Dataset excerpts
-------------------------
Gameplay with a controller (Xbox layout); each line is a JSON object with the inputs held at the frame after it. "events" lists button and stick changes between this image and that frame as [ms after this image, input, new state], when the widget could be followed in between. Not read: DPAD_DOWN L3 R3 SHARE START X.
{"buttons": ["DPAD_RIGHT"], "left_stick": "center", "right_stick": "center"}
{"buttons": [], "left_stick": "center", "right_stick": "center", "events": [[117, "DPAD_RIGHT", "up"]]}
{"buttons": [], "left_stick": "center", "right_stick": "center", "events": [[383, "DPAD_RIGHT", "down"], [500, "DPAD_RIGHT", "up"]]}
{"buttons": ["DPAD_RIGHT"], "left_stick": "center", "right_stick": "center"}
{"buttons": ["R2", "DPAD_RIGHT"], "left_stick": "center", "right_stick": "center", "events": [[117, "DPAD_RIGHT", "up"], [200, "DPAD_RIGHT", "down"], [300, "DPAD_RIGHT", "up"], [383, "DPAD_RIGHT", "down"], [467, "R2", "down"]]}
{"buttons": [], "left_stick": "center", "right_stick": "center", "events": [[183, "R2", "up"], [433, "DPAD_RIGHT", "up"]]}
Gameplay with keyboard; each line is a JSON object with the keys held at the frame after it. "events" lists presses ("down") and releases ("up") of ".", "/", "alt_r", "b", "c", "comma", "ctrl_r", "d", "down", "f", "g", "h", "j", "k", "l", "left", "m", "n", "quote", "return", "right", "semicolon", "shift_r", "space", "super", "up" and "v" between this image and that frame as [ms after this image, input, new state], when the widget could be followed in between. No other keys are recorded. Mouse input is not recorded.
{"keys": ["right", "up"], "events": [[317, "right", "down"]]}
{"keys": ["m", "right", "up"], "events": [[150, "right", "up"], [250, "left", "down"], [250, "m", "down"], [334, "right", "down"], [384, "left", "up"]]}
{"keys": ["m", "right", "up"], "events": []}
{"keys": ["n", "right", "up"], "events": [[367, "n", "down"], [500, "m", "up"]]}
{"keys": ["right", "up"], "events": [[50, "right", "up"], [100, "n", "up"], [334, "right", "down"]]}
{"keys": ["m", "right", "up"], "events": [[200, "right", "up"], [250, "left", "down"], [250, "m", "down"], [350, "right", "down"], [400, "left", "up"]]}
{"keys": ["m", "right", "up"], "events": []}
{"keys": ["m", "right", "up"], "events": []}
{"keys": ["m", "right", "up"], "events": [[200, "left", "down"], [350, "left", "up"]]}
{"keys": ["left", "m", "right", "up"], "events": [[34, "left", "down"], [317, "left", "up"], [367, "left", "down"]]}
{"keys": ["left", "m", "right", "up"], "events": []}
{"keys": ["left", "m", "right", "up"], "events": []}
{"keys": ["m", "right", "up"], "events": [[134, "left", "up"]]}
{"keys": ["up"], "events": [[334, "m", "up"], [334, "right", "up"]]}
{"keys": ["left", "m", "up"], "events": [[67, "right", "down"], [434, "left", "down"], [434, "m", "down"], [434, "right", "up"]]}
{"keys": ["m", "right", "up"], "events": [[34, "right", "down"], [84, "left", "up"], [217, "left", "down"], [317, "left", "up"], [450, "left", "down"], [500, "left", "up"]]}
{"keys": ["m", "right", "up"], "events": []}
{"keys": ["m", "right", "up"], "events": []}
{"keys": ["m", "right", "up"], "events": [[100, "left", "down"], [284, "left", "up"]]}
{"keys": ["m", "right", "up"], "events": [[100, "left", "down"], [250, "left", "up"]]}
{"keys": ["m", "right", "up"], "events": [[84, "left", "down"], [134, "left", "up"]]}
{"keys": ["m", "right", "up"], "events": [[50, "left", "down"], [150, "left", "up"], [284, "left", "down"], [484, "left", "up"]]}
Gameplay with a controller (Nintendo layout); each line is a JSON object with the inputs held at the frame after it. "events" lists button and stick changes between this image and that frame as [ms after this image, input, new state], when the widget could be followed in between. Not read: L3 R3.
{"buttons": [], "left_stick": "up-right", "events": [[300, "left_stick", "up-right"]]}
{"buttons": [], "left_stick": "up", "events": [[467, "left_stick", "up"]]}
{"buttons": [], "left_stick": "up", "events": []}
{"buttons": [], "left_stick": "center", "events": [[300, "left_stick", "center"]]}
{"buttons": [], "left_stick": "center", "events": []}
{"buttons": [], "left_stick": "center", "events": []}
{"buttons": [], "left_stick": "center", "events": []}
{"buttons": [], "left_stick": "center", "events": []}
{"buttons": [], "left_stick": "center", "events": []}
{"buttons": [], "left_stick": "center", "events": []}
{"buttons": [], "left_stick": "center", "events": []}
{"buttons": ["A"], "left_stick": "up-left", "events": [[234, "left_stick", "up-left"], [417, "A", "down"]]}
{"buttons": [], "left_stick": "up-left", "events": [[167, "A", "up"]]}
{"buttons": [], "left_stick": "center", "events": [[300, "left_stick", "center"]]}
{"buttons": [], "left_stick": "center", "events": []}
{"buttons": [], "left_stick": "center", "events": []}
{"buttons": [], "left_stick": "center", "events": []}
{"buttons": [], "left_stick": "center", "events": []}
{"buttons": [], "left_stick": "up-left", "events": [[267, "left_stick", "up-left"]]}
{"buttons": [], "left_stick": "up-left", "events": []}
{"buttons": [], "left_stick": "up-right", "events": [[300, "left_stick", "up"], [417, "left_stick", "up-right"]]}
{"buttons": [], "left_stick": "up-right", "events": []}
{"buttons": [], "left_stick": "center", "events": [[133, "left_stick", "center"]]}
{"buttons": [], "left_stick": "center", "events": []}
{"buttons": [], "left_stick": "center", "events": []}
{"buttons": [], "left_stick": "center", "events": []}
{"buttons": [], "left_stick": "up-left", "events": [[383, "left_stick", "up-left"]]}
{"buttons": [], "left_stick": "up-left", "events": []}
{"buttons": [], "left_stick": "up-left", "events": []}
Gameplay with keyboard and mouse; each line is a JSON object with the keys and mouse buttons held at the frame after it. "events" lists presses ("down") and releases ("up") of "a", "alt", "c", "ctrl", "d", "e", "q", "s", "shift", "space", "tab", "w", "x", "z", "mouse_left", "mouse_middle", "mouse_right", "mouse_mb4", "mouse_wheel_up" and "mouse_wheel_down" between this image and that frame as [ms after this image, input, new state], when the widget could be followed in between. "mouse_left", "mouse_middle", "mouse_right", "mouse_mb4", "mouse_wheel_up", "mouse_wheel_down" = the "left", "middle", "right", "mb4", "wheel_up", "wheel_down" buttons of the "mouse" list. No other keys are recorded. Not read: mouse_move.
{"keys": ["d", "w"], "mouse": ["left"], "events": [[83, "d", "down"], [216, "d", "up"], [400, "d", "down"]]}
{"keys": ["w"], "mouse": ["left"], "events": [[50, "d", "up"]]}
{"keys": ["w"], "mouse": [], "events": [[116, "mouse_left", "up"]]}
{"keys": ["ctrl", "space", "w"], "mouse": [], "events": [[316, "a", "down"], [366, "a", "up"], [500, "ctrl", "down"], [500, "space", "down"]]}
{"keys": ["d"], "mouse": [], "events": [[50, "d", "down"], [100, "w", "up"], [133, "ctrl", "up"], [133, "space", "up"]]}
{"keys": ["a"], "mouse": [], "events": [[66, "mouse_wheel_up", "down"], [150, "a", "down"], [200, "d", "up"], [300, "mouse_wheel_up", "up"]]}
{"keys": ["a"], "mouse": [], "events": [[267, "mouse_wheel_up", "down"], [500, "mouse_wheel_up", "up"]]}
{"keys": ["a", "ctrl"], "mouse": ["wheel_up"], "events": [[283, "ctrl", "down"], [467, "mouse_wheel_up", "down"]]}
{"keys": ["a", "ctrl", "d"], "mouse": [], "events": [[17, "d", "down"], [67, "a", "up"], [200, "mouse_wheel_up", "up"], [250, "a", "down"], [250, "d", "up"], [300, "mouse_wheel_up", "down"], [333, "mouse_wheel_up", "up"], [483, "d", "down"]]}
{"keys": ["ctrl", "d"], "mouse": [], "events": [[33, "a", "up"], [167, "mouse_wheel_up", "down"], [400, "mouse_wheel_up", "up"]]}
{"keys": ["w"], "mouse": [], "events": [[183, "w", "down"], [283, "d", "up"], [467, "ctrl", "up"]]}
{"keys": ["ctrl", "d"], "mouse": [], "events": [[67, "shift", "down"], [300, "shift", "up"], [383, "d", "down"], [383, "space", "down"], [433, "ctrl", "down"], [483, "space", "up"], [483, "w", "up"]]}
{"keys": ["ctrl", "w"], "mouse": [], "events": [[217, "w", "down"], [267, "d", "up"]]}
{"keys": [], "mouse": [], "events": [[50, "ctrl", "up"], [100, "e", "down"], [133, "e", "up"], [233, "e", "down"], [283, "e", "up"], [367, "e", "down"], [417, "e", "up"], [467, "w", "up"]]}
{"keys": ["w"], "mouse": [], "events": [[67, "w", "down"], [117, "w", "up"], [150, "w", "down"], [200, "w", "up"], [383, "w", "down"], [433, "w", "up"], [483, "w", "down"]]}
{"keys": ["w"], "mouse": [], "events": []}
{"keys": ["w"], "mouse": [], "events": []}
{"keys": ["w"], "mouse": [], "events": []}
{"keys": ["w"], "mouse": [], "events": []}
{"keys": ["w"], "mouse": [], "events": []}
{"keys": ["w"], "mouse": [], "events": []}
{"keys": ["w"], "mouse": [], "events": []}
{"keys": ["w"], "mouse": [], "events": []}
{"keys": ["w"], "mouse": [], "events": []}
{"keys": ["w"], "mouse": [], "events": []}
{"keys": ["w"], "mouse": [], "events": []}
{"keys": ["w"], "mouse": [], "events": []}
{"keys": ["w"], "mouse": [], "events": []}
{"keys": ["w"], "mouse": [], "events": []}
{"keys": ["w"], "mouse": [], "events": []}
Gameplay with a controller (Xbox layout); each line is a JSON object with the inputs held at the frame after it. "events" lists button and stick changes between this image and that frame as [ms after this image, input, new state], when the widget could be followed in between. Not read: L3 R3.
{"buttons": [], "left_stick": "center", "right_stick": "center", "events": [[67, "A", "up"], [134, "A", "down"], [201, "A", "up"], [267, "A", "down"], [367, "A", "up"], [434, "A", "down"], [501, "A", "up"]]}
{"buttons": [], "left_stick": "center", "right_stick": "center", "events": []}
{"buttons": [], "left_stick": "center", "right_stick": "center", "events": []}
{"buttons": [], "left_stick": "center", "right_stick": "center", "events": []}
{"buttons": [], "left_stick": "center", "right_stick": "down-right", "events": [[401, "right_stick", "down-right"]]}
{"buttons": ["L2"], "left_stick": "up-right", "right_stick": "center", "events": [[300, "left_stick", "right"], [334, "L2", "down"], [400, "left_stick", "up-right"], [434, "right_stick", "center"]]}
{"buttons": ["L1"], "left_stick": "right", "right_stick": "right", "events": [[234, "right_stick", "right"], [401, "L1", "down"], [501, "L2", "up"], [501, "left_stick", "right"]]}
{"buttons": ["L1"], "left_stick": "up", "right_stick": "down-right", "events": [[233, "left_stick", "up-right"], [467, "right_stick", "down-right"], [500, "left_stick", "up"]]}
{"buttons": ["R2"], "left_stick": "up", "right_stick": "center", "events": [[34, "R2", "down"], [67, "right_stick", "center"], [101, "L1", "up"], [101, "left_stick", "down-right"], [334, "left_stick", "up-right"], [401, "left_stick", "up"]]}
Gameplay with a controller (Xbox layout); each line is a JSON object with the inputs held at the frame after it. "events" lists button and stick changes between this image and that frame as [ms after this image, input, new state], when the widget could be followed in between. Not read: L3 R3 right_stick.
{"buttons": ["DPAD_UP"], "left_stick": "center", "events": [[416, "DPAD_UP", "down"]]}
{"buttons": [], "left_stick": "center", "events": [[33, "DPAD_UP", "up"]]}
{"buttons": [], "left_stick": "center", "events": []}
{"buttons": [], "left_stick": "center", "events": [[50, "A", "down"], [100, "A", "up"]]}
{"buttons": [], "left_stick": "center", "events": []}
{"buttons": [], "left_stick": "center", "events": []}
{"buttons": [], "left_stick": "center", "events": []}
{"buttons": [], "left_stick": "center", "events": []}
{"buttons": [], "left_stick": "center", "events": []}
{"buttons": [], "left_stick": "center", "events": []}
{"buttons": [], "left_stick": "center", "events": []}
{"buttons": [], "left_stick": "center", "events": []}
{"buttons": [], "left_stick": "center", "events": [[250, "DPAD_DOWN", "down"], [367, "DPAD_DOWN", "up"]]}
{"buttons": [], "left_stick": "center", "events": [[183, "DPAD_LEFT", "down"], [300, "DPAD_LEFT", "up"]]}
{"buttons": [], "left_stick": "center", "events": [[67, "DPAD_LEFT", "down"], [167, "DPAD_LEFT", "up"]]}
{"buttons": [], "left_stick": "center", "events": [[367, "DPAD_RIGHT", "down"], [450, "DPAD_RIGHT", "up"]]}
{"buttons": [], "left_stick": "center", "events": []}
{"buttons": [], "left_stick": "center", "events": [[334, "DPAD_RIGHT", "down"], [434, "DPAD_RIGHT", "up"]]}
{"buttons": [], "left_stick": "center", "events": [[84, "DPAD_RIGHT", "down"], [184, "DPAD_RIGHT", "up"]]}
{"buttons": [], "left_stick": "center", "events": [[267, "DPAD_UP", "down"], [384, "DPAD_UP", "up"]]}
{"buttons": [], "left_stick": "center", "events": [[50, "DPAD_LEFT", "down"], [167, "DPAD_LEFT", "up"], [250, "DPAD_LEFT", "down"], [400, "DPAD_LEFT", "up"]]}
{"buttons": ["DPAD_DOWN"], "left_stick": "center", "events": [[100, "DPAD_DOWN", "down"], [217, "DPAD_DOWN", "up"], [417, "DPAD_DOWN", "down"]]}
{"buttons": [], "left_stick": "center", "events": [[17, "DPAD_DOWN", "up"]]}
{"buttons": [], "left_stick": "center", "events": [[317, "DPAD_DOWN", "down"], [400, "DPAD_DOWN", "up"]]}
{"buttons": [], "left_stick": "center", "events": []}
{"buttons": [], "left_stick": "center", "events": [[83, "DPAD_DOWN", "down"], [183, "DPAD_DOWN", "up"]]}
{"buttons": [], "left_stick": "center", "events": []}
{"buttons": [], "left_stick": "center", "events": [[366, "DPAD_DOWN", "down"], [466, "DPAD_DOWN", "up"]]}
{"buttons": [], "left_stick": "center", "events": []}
-------------------------
*AIM OF THE EXERCISE*. Which lines above hold the string "presses"? Copy every one of them.

*EXERCISE ANSWER*.
Gameplay with keyboard; each line is a JSON object with the keys held at the frame after it. "events" lists presses ("down") and releases ("up") of ".", "/", "alt_r", "b", "c", "comma", "ctrl_r", "d", "down", "f", "g", "h", "j", "k", "l", "left", "m", "n", "quote", "return", "right", "semicolon", "shift_r", "space", "super", "up" and "v" between this image and that frame as [ms after this image, input, new state], when the widget could be followed in between. No other keys are recorded. Mouse input is not recorded.
Gameplay with keyboard and mouse; each line is a JSON object with the keys and mouse buttons held at the frame after it. "events" lists presses ("down") and releases ("up") of "a", "alt", "c", "ctrl", "d", "e", "q", "s", "shift", "space", "tab", "w", "x", "z", "mouse_left", "mouse_middle", "mouse_right", "mouse_mb4", "mouse_wheel_up" and "mouse_wheel_down" between this image and that frame as [ms after this image, input, new state], when the widget could be followed in between. "mouse_left", "mouse_middle", "mouse_right", "mouse_mb4", "mouse_wheel_up", "mouse_wheel_down" = the "left", "middle", "right", "mb4", "wheel_up", "wheel_down" buttons of the "mouse" list. No other keys are recorded. Not read: mouse_move.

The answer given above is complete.